Subscribe to our newsletter
Make sure you keep up-to-date with what's going on!
Children from Hempland Kids Club used hard hats as the basis of their Easter bonnet creations as work on a new community hub and library in York continues.
Currently under construction, the £4.1 million Centre @ Burnholme will be home to a new community hall, library, café, nursery and meeting spaces, as well as recording space for Tang Hall SMART, a community-led social enterprise which also works with disadvantaged groups across the wider York area.
The centre forms part of a wider masterplan which includes around £35 million of public and private sector investment for the development of a health and wellbeing campus, benefiting residents of all ages.
Sewell Construction is completing the project on the former Burnholme Community College site on behalf of City of York Council which will open to the public later this year.
Youngsters from the local Hempland Kids Club took great pride in entering the Easter bonnet competition, judged by Councillors Nigel Ayre and Keith Myers, with the winners awarded chocolate treats for their efforts.
Councillor Ayre, Executive Member for Leisure, Culture and Tourism at City of York Council, said: “The Centre @ Burnholme is progressing at a great rate. These children have been able to watch the development of the new building and it’s encouraging to see how engaged they are with the Easter activities arranged by the contractor.

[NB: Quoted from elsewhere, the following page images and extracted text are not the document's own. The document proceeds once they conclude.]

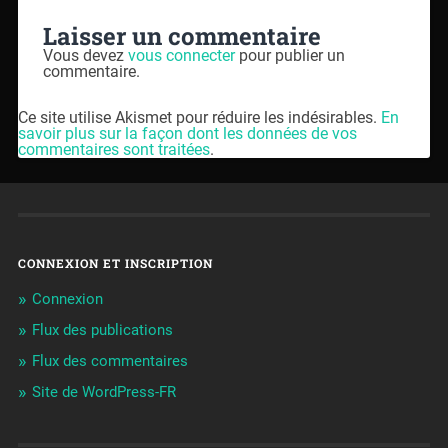
Laisser un commentaire
Vous devez
vous connecter
pour publier un
commentaire.
Ce site utilise Akismet pour réduire les indésirables.
En
savoir plus sur la façon dont les données de vos
commentaires sont traitées
.
CONNEXION ET INSCRIPTION
Connexion
Flux des publications
Flux des commentaires
Site de WordPress-FR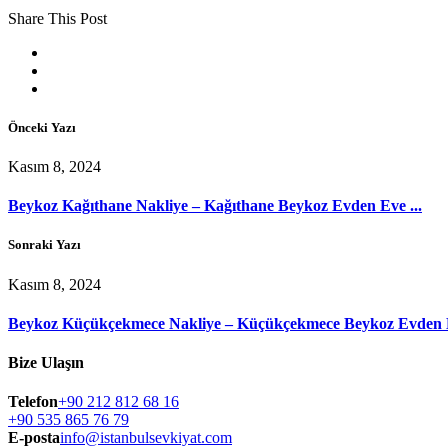
Share This Post
Önceki Yazı
Kasım 8, 2024
Beykoz Kağıthane Nakliye – Kağıthane Beykoz Evden Eve ...
Sonraki Yazı
Kasım 8, 2024
Beykoz Küçükçekmece Nakliye – Küçükçekmece Beykoz Evden E
Bize Ulaşın
Telefon
+90 212 812 68 16
+90 535 865 76 79
E-posta
info@istanbulsevkiyat.com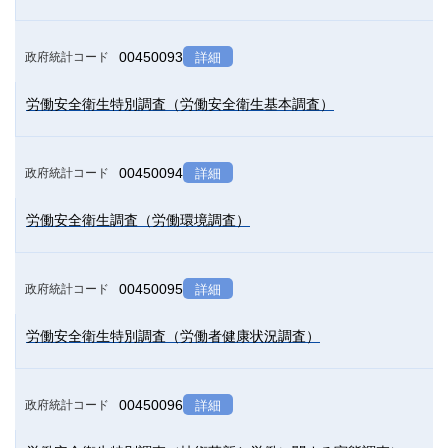
00450093
政府統計コード
詳細
労働安全衛生特別調査（労働安全衛生基本調査）
00450094
政府統計コード
詳細
労働安全衛生調査（労働環境調査）
00450095
政府統計コード
詳細
労働安全衛生特別調査（労働者健康状況調査）
00450096
政府統計コード
詳細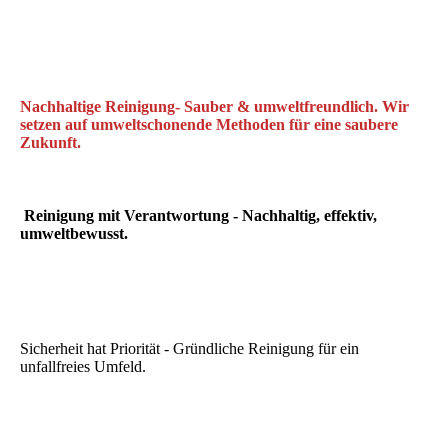
Nachhaltige Reinigung- Sauber & umweltfreundlich. Wir
setzen auf umweltschonende Methoden für eine saubere
Zukunft.
Reinigung mit Verantwortung - Nachhaltig, effektiv,
umweltbewusst.
Sicherheit hat Priorität - Gründliche Reinigung für ein
unfallfreies Umfeld.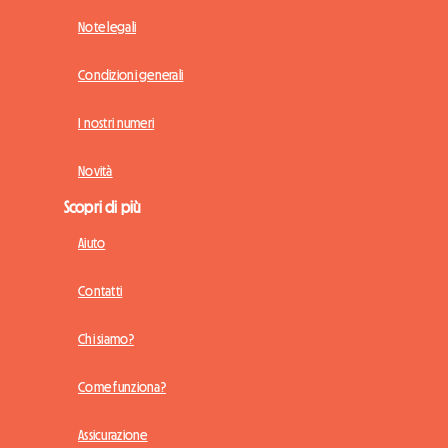
Note legali
Condizioni generali
I nostri numeri
Novità
Scopri di più
Aiuto
Contatti
Chi siamo?
Come funziona?
Assicurazione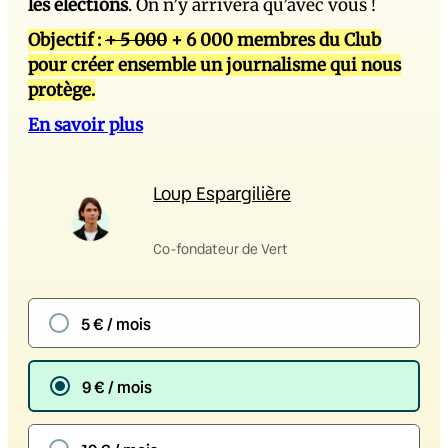
les élections
. On n’y arrivera qu’avec vous !
Objectif :
+ 5 000
+ 6 000 membres du Club
pour créer ensemble un journalisme qui nous
protège.
En savoir plus
Loup Espargilière
Co-fondateur de Vert
5 € / mois
9 € / mois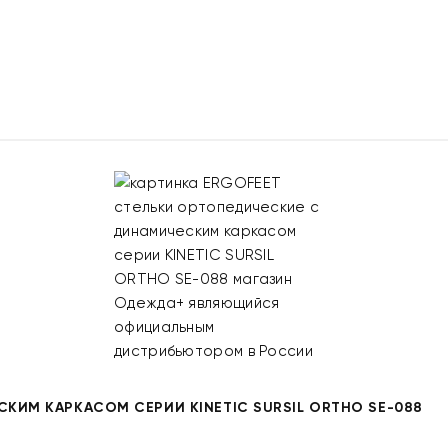
КИМ КАРКАСОМ СЕРИИ KINETIC SURSIL ORTHO SE-088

“The centre will be a fantastic asset to the local community when it is completed.”
Councillor Myers, Executive Member for Education, Children and Young People at City of York Council, said: “It’s great to see that the young people who attend Hempland Kids Club are once again able to get involved and engage with The Centre @ Burnholme.
“It’s vital that we engage with all people, young and old from the local community so that everyone is aware of the facilities available at Burnholme.”
Meanwhile, solar panels and a wildflower roof are among green measures put in place at the centre, paving the way for a sustainable future.
The steps taken could generate 320,000kWh of electricity over the next 25 years, with a potential saving of £75,000.
Councillor Andrew Waller, Executive Member for Environment at City of York Council: “The environmentally friendly measures at Burnholme will produce renewable energy to power the building, and the bio-roof will catch water to slow its flow into the drains, reducing the risk of surface water flooding.”
Staff who use the site will be encouraged to cycle to work, with a covered cycle storage area, cycle access to the site and showers being put in place.
Josh Donnelly, Development Manager at Sewell Construction, said: “Working with City of York Council we looked past the initial construction phase and identified some long term, sustainable benefits for the centre.
“The roof and integrated solar panels will reduce ongoing energy costs, whilst bringing environmental benefits.
“Native tree and hedgerow species will be planted, grass and a low-growing native wildflower mix will be allowed to grow taller than a standard grassed area to encourage bees and butterflies, and bird and bat boxes will be installed.
“The Centre @ Burnholme will be a huge community asset and City of York Council’s investment in regeneration in the area is making a fantastic difference. We’re very proud to be involved.”